Delivery is ‘art’ as much as a science
But it’s not enough to develop know-how. The hardest problems in the world (water for the urban poor, jobs for youth, or mitigating climate change) are as much about do-how as science. Wicked problems are never purely technical and generally involve many moving pieces.
It reminds me of the challenge of improving performance in sport. We can assemble data and run the analytics, but what about coaching, practice, and continuous improvement? How much of greatness in delivery is about translating know-how into do-how and how much of that is inspiration and motivation combined with good data and disciplined practice?
Coaches, practice, and feedback loops
Michael Barber from Tony Blair’s famous public service delivery unit talks about the importance of focusing on a few things that matter, the importance of developing routines, collecting data, measuring results, learning fast, and iterating. Eric Ries, the famous start-up entrepreneur, writes about a “lean start-up method” characterized by disciplined, data-driven experimentation, iteration, a strong focus on learning, and rapid cycle times. Lant Pritchet, Michael Wolcoock, and Matt Andrews use the language of problem-based iterative adaptation to convey a similar point about experimentation, iteration, and learning from practice to solve problems.

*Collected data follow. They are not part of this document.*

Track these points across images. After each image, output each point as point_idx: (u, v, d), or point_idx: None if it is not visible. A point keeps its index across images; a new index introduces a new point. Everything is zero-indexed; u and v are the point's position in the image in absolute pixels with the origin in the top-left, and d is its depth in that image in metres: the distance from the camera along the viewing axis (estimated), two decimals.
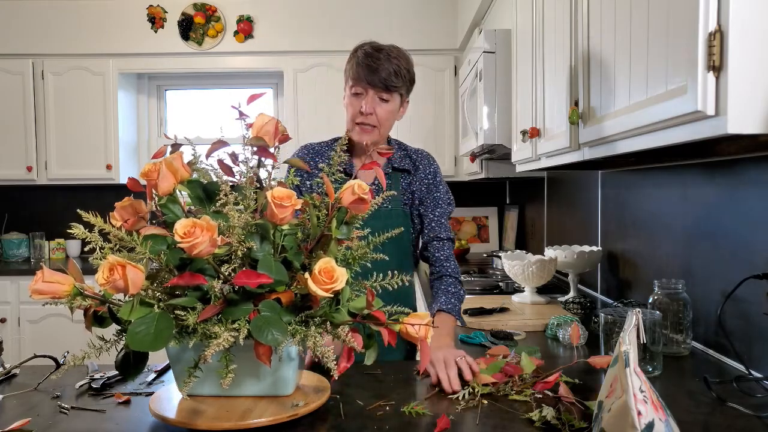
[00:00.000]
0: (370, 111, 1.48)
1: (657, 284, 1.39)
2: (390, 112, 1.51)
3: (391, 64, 1.47)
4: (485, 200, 4.14)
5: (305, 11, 3.75)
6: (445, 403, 1.06)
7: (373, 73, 1.46)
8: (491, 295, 2.27)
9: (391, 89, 1.48)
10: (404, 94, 1.55)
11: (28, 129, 3.72)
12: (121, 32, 3.73)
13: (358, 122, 1.50)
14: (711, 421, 0.98)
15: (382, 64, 1.46)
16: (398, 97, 1.52)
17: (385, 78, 1.46)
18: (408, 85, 1.54)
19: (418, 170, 1.62)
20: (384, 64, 1.46)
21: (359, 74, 1.47)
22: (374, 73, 1.46)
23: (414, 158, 1.63)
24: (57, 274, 0.90)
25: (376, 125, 1.50)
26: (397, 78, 1.48)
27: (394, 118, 1.55)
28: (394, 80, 1.47)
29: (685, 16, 0.90)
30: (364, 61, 1.47)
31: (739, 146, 1.22)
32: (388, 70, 1.46)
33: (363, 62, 1.47)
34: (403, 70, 1.50)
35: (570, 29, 1.48)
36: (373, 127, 1.50)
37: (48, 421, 1.00)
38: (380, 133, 1.52)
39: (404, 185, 1.60)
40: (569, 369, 1.20)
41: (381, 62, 1.46)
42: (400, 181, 1.60)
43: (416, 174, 1.61)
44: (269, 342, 0.88)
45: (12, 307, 3.50)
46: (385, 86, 1.47)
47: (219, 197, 0.98)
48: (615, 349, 0.86)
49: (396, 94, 1.51)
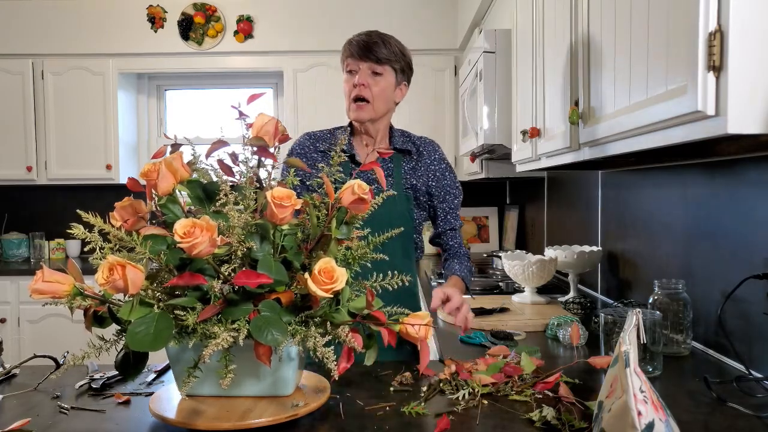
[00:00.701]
0: (363, 82, 1.53)
1: (657, 284, 1.39)
2: (383, 88, 1.55)
3: (385, 42, 1.55)
4: (485, 200, 4.14)
5: (305, 11, 3.75)
6: (445, 403, 1.06)
7: (366, 47, 1.53)
8: (491, 295, 2.27)
9: (383, 61, 1.53)
10: (398, 72, 1.58)
11: (28, 129, 3.72)
12: (121, 32, 3.73)
13: (353, 98, 1.54)
14: (711, 421, 0.98)
15: (374, 40, 1.54)
16: (392, 72, 1.57)
17: (376, 51, 1.52)
18: (402, 65, 1.59)
19: (422, 156, 1.65)
20: (375, 40, 1.54)
21: (351, 52, 1.55)
22: (367, 48, 1.53)
23: (418, 144, 1.66)
24: (57, 273, 0.90)
25: (369, 99, 1.54)
26: (388, 51, 1.54)
27: (390, 97, 1.59)
28: (384, 52, 1.53)
29: (685, 16, 0.90)
30: (357, 39, 1.55)
31: (739, 146, 1.22)
32: (379, 44, 1.53)
33: (356, 40, 1.55)
34: (396, 48, 1.56)
35: (570, 29, 1.48)
36: (367, 102, 1.54)
37: (48, 421, 1.00)
38: (374, 108, 1.55)
39: (407, 168, 1.62)
40: (569, 369, 1.20)
41: (372, 39, 1.54)
42: (402, 164, 1.63)
43: (420, 159, 1.64)
44: (269, 342, 0.88)
45: (12, 307, 3.50)
46: (377, 59, 1.53)
47: (219, 197, 0.98)
48: (615, 349, 0.86)
49: (388, 68, 1.55)
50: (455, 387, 1.11)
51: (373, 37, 1.54)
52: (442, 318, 1.81)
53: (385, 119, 1.62)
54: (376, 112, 1.56)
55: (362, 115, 1.55)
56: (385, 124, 1.63)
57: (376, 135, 1.62)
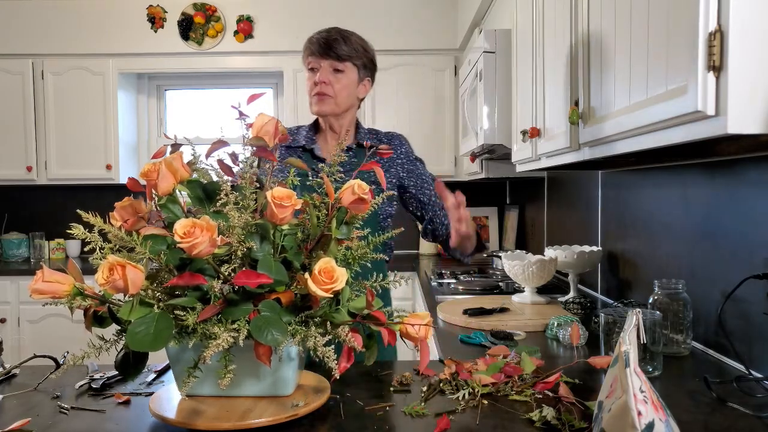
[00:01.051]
0: (324, 80, 1.54)
1: (657, 284, 1.39)
2: (345, 85, 1.56)
3: (345, 39, 1.55)
4: (485, 200, 4.14)
5: (305, 11, 3.75)
6: (445, 403, 1.06)
7: (326, 44, 1.54)
8: (491, 295, 2.27)
9: (344, 58, 1.54)
10: (360, 68, 1.59)
11: (28, 129, 3.72)
12: (121, 32, 3.73)
13: (315, 93, 1.55)
14: (711, 421, 0.98)
15: (334, 37, 1.54)
16: (354, 69, 1.57)
17: (336, 48, 1.53)
18: (365, 61, 1.59)
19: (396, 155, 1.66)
20: (335, 37, 1.54)
21: (312, 50, 1.55)
22: (327, 45, 1.54)
23: (384, 140, 1.67)
24: (57, 273, 0.90)
25: (331, 95, 1.55)
26: (348, 48, 1.55)
27: (353, 92, 1.59)
28: (345, 49, 1.54)
29: (685, 16, 0.90)
30: (317, 37, 1.56)
31: (739, 146, 1.22)
32: (339, 41, 1.54)
33: (316, 37, 1.56)
34: (357, 45, 1.57)
35: (570, 29, 1.48)
36: (328, 96, 1.55)
37: (48, 421, 1.00)
38: (336, 103, 1.56)
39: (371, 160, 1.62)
40: (569, 369, 1.20)
41: (332, 35, 1.54)
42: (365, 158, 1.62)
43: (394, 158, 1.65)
44: (269, 342, 0.88)
45: (12, 307, 3.50)
46: (338, 56, 1.53)
47: (219, 197, 0.98)
48: (615, 349, 0.86)
49: (350, 64, 1.56)
50: (455, 387, 1.11)
51: (332, 34, 1.55)
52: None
53: (349, 114, 1.63)
54: (339, 106, 1.57)
55: (324, 108, 1.56)
56: (350, 119, 1.64)
57: (341, 130, 1.63)
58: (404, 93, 3.76)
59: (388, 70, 3.73)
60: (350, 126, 1.65)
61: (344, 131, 1.64)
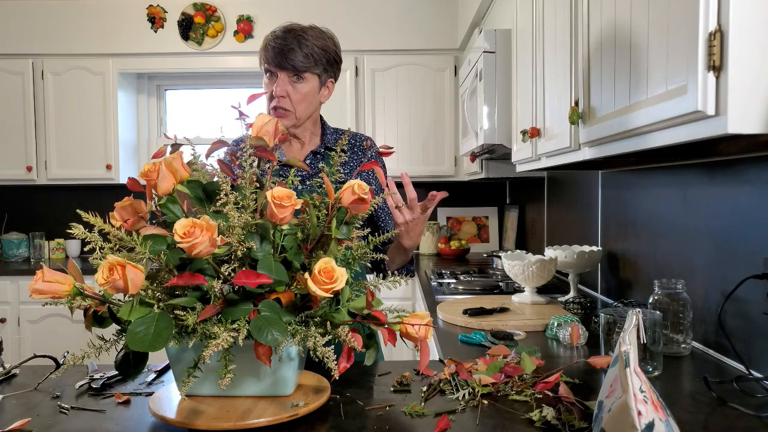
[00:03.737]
0: (282, 94, 1.45)
1: (657, 284, 1.39)
2: (304, 94, 1.47)
3: (301, 45, 1.44)
4: (485, 200, 4.14)
5: (305, 11, 3.75)
6: (445, 403, 1.06)
7: (281, 55, 1.43)
8: (491, 295, 2.27)
9: (301, 70, 1.45)
10: (322, 74, 1.50)
11: (28, 129, 3.72)
12: (121, 32, 3.74)
13: (273, 107, 1.47)
14: (711, 421, 0.98)
15: (289, 46, 1.43)
16: (315, 78, 1.48)
17: (292, 59, 1.43)
18: (326, 66, 1.50)
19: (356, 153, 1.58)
20: (292, 45, 1.43)
21: (268, 57, 1.45)
22: (282, 56, 1.43)
23: (353, 142, 1.60)
24: (57, 273, 0.90)
25: (290, 109, 1.47)
26: (307, 59, 1.44)
27: (313, 100, 1.51)
28: (302, 61, 1.43)
29: (685, 16, 0.90)
30: (272, 44, 1.45)
31: (739, 146, 1.22)
32: (296, 51, 1.43)
33: (271, 45, 1.45)
34: (317, 50, 1.46)
35: (570, 29, 1.48)
36: (287, 111, 1.47)
37: (48, 421, 1.00)
38: (297, 116, 1.48)
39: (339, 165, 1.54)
40: (569, 369, 1.20)
41: (289, 44, 1.43)
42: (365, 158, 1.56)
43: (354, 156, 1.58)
44: (269, 342, 0.88)
45: (12, 307, 3.50)
46: (294, 68, 1.44)
47: (219, 197, 0.98)
48: (615, 349, 0.86)
49: (309, 74, 1.47)
50: (455, 387, 1.11)
51: (288, 41, 1.43)
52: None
53: (310, 121, 1.55)
54: (299, 119, 1.50)
55: (283, 123, 1.46)
56: (312, 122, 1.57)
57: (304, 136, 1.55)
58: (404, 93, 3.75)
59: (388, 70, 3.73)
60: (315, 129, 1.58)
61: (308, 135, 1.56)
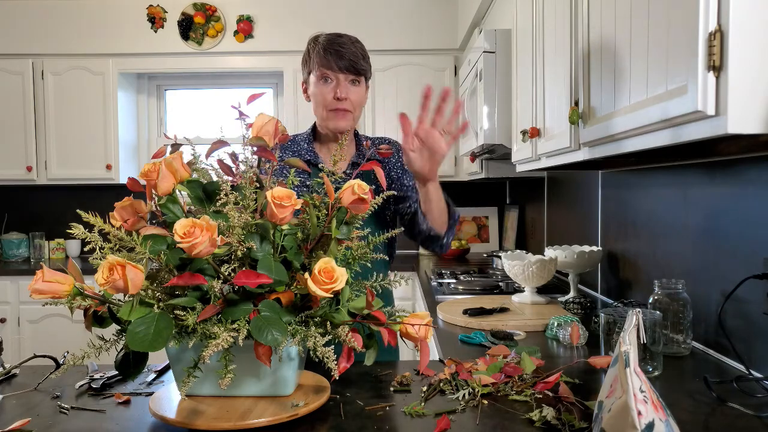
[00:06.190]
0: (345, 96, 1.50)
1: (657, 284, 1.39)
2: (361, 95, 1.55)
3: (356, 48, 1.51)
4: (485, 200, 4.14)
5: (305, 11, 3.75)
6: (445, 403, 1.06)
7: (342, 58, 1.49)
8: (491, 295, 2.27)
9: (360, 72, 1.52)
10: (368, 78, 1.57)
11: (28, 129, 3.72)
12: (121, 32, 3.74)
13: (333, 109, 1.51)
14: (711, 421, 0.98)
15: (348, 49, 1.49)
16: (364, 82, 1.56)
17: (354, 61, 1.49)
18: (370, 70, 1.57)
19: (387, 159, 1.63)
20: (350, 48, 1.50)
21: (328, 61, 1.49)
22: (342, 58, 1.49)
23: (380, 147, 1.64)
24: (57, 273, 0.90)
25: (351, 110, 1.52)
26: (364, 61, 1.52)
27: (364, 102, 1.58)
28: (362, 63, 1.51)
29: (685, 16, 0.90)
30: (330, 48, 1.49)
31: (739, 146, 1.22)
32: (355, 53, 1.50)
33: (329, 48, 1.49)
34: (367, 56, 1.54)
35: (570, 29, 1.48)
36: (348, 111, 1.52)
37: (48, 421, 1.00)
38: (354, 117, 1.55)
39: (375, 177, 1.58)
40: (569, 369, 1.20)
41: (346, 47, 1.49)
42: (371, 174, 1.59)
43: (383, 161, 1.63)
44: (269, 342, 0.88)
45: (12, 307, 3.50)
46: (355, 70, 1.50)
47: (219, 197, 0.98)
48: (615, 349, 0.86)
49: (363, 77, 1.54)
50: (455, 387, 1.11)
51: (348, 47, 1.49)
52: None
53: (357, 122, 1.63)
54: (356, 120, 1.57)
55: (344, 124, 1.52)
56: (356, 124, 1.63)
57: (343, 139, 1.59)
58: (404, 93, 3.76)
59: (388, 70, 3.73)
60: (352, 134, 1.62)
61: (347, 140, 1.60)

Malcolm Gladwell describes talent as the desire to practice. Master practitioners spend no less than 10,000 hours to hone their skills. Professional athletes and musicians use coaches to continue improving and honing their skills. So how do we translate evidence, knowledge, and data into better results in the delivery of public services?

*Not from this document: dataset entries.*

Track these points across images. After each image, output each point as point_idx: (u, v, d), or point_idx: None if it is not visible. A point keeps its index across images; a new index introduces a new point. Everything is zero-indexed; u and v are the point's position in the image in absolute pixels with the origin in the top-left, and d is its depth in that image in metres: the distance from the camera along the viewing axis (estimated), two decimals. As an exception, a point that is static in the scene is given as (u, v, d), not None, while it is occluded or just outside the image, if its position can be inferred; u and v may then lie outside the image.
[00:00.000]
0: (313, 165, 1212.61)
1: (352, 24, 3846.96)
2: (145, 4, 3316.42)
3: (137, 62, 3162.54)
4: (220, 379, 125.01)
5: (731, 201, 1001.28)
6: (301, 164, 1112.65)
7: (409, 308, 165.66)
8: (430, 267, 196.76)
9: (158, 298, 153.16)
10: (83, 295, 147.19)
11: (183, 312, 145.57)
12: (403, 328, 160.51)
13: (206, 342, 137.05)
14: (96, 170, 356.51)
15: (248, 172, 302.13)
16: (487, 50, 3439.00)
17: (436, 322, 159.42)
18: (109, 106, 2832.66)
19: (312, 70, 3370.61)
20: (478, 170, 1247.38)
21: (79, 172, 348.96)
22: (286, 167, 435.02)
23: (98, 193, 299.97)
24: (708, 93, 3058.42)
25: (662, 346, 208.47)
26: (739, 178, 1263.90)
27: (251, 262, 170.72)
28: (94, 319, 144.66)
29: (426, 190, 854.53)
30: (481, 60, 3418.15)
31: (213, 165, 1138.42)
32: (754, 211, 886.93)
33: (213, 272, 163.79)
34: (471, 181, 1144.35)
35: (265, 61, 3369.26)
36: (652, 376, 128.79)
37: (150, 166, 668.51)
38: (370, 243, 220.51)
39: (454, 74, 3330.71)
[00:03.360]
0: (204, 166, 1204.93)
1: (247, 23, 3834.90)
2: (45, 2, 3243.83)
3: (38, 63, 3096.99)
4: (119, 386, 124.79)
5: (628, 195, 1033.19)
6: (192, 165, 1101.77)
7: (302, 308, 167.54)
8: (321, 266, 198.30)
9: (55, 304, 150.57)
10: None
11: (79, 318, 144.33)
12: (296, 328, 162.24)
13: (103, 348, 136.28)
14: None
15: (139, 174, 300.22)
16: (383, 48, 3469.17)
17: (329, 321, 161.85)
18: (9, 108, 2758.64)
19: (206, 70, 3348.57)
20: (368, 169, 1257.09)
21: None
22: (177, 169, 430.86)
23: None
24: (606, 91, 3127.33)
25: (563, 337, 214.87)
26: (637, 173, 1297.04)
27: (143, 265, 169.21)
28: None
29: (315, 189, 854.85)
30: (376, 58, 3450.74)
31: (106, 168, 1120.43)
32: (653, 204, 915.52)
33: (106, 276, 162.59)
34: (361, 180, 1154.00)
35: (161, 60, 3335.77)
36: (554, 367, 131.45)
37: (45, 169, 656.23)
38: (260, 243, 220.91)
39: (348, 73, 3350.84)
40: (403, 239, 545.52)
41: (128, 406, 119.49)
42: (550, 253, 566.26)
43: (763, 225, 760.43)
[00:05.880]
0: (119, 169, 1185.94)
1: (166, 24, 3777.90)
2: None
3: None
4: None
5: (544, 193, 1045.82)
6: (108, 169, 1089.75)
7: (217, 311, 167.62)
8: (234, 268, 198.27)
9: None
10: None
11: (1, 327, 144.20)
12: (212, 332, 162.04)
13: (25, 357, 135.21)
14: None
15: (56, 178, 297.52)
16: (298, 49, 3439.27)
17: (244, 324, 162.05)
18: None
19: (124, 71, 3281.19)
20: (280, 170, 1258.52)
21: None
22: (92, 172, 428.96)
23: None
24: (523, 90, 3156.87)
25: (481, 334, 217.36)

These insights come from very different places but are connected. They converge around the importance of running data-driven experiments with a clear hypothesis, relentless focus on results, rapid feedback loops, and iteration. And no matter how good a technical solution may appear, execution is always harder than it looks and requires adaptive leadership and drawing on the strengths of multi-skilled teams.
And enabling conditions also matter. The World Bank has a project cycle (scoping, project preparation, loan approval, and evaluation) which is not always aligned with the problems we’re trying to solve (call it the problem cycle). It can take us several years to prepare a project, several more to implement, and then a year or more to evaluate it. Meanwhile, the world has moved on, problems mutate and practitioners need real-time data to learn as they do and respond to shifting client priorities. There is value in conducting disciplined experiments but also value in real-time learning and adaptive iteration. What would it take to do both?